Мишка что-то буркнул. Встал. Подошел к тачанке. Взял гармонь. Пробежал пальцами по клавишам.
— Брось тиликать, — сказал Сорока. — Лучше сыграй ты нашу, кубанскую.
Сумерки сгустились. В пруду кричали лягушки. Ветер шумел в саду. И высоко в небе горела зеленая звезда.
Федька сидел как во сне. Где-то, то ли рядом, то ли за рекой, глухо, на басах, пела гармонь. Негромко вторил ей Сорока. И сонно шелестели листья над головой: «Ти-ше, ти-ше».
Федьке казалось — он дома, в Ново-Спасском. Сидит на мостках, у реки рыбачит. А время позднее. Вечер. И на околице девки песни поют. «Домой надо, поздно, — думает он. — Матка серчать будет». А не встать. Сон долит. И, уже засыпая, Федька слышит сипловатый голос Сороки:
Вдруг Сорока замолчал.
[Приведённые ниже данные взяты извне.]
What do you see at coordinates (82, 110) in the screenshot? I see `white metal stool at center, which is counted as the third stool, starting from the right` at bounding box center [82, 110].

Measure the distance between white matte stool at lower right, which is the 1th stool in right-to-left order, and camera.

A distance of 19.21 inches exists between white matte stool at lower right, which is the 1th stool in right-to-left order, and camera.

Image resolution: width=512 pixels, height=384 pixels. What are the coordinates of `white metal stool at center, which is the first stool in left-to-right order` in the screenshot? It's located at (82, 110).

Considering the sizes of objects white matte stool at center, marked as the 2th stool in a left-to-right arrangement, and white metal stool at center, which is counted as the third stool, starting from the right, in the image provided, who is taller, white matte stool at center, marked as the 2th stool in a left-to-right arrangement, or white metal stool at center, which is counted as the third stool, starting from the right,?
Лежал, приподняв колени, закинув руки за голову, смотрел в небо.
— Глянь-ка, — тихо сказал он. — Звезда.
Мишка тоже посмотрел вверх.
— И верно, звезда.
— Вот полететь бы туда, — сказал Сорока. — Узнать бы, что там.
— А что там? — сказал Мишка. — Ничего там нет.
— Не-ет. Там — в книжках-то пишут — тоже люди водятся. Вроде нас.
— Брехня, — сказал Мишка. — Брехня, Вася. Кабы там люди были, они бы плевали на нас.
Сорока перекинулся со спины на живот.
— Федор, — сказал он, — случаем не знаешь, когда дурак умен бывает?
— Нет, — сказал Федька, — не знаю.
— А когда спит.
— Ладно, — сказал Мишка, — помалкивай.
Уложил Сорока Федьку, как и накануне, на тачанку. Накрыл буркой, кожанкой, ковром.
— Тепло?
— Тепло, — сказал Федька.
— А каши бы еще не поел?
— Не.
— Выходит — и сыт, и пьян, и нос в табаке?
Федька ухмыльнулся.
— А ты, видать, веселый.
— Ого! Веселей, брат, меня только попова попадья, и то во хмелю!
Стреляют? Снится? Федька откинул бурку, сел. Увидел — неподалеку, на пригорке, стоит пулемет, — его почему-то сняли с тачанки, — у пулемета лежат Сорока и Мишка, а по дороге к усадьбе, стреляя на ходу, отстреливаясь, бегут какие-то люди.
«Белые!»
Федька скатился с тачанки, подбежал к Сороке, рванул его за рукав.
— Жарь!
Сорока, не оборачиваясь, тыльной стороной ладони хлопнул его по плечу.
— Ложись!
— Жарь ты! — крикнул Федька.
— Это по своим-то? — сказал Сорока. — Голова!
Тут только Федька заметил, что бегут-то свои, дозорные. А вот за ними, нагоняя, скачут белые, белый разъезд.
— Ой! — испугался Федька. — Догонят!
— Тихо! — сказал Сорока.
— Догонят! — прохныкал Федька. — Порубят!
— Тихо, говорю!
Вдруг у самых ворот дозорные пропали. Залегли, должно быть.
— Ну, вот! — Сорока припал к пулемету, открыл огонь. — Ну, вот!